A South Asian regional identity that values plurality and diversity may be an optimist’s favourite approach, but workable, according to a sceptic, only in theory. A realist should, nonetheless, appreciate the fact that within a state’s own territorial limits, a ‘national identity’ may be vaguely and weakly established, especially if there are numerous religious or ethnic ‘nationalisms’ at work. Instead of focusing on the autonomy of states and trying to craft a singular national identity, perhaps we should rise above these limitations and reclaim a regional identity that incorporates various, at times overlapping, nationalisms.

Pakistan has been locked in conflicts on all fronts where border disputes, skirmishes, shows of strength, appear to have become the norm, be that in the case of recent confrontations with Afghanistan, stand-offs with India or deteriorating relations with Iran, all of which continue to destabilise the country internally. If a strong South Asian identity could create an atmosphere of trust and reliability within nation-states, we could move towards countering and defeating cross-border terrorism, and crippling transnational terrorism. This is, however, contingent upon a mutual will on the part of all stakeholders involved, which appears to be severely lacking. And while this lacks, urban terrorism prevails. Dhaka, Mumbai, Karachi, Peshawar, Lahore, and others will witness more of the same. Groups like the IS and the AQIS find appeal and local affiliates within domestic fault lines that are intricately connected with national, regional and international fault lines. They are, thus, both localised as well as regionalised threats that transcend borders.

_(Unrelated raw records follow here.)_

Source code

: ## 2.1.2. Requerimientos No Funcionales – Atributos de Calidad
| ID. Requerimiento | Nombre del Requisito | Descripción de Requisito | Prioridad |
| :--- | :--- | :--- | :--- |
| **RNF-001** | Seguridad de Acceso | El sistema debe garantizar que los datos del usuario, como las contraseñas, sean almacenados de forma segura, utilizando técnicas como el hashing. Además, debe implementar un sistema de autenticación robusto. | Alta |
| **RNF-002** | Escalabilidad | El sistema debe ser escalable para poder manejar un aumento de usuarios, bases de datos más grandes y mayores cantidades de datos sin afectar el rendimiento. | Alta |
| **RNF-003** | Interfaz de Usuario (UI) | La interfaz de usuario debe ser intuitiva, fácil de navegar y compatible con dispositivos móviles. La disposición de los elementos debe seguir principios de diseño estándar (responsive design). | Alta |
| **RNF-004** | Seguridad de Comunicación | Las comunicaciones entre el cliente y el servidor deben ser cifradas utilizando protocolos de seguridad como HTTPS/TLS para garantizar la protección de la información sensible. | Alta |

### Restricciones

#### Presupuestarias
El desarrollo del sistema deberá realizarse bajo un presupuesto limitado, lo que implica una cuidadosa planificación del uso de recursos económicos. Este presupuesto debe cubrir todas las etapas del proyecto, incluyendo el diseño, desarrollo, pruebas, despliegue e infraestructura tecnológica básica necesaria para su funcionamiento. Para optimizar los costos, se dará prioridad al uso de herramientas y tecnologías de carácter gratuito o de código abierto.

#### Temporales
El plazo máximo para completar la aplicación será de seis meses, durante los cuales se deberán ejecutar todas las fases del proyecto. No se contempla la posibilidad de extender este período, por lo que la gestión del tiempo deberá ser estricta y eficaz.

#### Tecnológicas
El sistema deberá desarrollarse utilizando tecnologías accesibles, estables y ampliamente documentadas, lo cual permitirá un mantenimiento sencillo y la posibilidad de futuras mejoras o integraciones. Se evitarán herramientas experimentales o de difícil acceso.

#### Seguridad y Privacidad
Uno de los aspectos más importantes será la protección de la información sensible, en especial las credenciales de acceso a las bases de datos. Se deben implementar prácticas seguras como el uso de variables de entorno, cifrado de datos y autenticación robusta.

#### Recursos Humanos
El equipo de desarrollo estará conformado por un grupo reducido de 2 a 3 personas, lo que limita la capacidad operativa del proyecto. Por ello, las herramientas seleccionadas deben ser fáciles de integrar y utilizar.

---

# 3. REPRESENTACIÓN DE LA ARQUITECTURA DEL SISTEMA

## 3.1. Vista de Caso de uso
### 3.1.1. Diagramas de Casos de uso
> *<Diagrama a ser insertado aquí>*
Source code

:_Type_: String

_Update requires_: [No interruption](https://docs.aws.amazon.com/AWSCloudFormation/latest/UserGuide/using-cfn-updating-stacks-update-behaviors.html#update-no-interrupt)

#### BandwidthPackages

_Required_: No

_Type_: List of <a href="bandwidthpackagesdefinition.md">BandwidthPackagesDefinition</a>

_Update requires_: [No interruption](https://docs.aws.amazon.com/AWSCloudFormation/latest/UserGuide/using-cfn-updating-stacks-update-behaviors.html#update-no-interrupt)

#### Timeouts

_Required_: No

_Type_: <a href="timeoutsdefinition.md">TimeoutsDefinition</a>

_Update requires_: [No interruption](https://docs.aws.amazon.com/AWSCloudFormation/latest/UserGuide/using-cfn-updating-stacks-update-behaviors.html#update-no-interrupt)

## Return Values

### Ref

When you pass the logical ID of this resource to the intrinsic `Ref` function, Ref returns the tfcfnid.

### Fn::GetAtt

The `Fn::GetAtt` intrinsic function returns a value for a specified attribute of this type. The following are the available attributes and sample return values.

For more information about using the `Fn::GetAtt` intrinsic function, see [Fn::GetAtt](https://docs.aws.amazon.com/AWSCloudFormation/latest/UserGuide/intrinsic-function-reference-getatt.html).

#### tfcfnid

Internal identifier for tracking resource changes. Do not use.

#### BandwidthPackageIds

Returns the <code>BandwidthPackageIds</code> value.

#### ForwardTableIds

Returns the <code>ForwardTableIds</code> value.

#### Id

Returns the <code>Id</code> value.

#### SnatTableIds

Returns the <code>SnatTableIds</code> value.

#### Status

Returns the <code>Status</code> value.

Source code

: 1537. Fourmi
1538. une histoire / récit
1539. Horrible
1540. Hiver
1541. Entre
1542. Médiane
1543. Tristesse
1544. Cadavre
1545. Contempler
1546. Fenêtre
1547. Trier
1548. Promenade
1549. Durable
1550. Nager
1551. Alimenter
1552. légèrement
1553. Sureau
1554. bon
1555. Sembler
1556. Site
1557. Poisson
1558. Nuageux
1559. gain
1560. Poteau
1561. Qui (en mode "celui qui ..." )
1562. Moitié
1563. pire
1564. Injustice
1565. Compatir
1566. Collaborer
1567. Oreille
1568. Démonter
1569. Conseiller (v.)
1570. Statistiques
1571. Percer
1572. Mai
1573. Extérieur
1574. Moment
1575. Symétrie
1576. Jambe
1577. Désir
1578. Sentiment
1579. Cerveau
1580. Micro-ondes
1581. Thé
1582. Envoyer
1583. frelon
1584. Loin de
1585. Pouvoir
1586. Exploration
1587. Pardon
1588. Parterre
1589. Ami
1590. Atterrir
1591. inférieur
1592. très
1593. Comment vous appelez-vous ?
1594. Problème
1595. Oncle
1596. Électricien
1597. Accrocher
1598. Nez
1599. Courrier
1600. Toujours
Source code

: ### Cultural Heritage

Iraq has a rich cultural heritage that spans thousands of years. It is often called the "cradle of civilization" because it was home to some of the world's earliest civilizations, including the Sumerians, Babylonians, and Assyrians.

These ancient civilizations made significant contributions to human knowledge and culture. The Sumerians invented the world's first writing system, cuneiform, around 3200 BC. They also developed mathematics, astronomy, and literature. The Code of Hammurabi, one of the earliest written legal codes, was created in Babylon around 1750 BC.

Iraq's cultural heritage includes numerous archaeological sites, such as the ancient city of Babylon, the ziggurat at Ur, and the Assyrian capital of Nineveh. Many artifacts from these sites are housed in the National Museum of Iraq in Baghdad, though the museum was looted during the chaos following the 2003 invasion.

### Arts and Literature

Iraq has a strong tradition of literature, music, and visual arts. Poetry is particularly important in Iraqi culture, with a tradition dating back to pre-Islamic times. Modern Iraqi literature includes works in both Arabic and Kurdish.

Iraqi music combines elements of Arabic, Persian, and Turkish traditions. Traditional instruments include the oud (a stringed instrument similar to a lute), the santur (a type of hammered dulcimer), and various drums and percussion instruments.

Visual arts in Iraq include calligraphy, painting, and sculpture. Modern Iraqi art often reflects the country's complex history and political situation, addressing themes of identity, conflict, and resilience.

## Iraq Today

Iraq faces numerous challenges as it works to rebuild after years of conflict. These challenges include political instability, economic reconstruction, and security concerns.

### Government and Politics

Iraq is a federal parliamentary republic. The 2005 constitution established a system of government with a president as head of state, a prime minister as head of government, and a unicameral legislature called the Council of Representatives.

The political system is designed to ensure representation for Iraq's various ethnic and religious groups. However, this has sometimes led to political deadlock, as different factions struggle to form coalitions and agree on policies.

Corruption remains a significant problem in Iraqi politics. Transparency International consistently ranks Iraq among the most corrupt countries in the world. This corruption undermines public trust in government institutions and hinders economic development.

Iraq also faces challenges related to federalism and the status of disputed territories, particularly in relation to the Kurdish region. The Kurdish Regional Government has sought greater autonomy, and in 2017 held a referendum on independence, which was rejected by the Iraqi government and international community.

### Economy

The recent attacks in Bangladesh are sad reminders of how the regional-domestic insecurity nexus is what the new generation of militants are favouring. The states concerned must move away from politics of insecurity towards politics of certainty by making peace with ghosts of our past conflicts if there is to be any long-term solution to extremism and terrorism in South Asia.

Published in The Express Tribune, July 9th, 2016.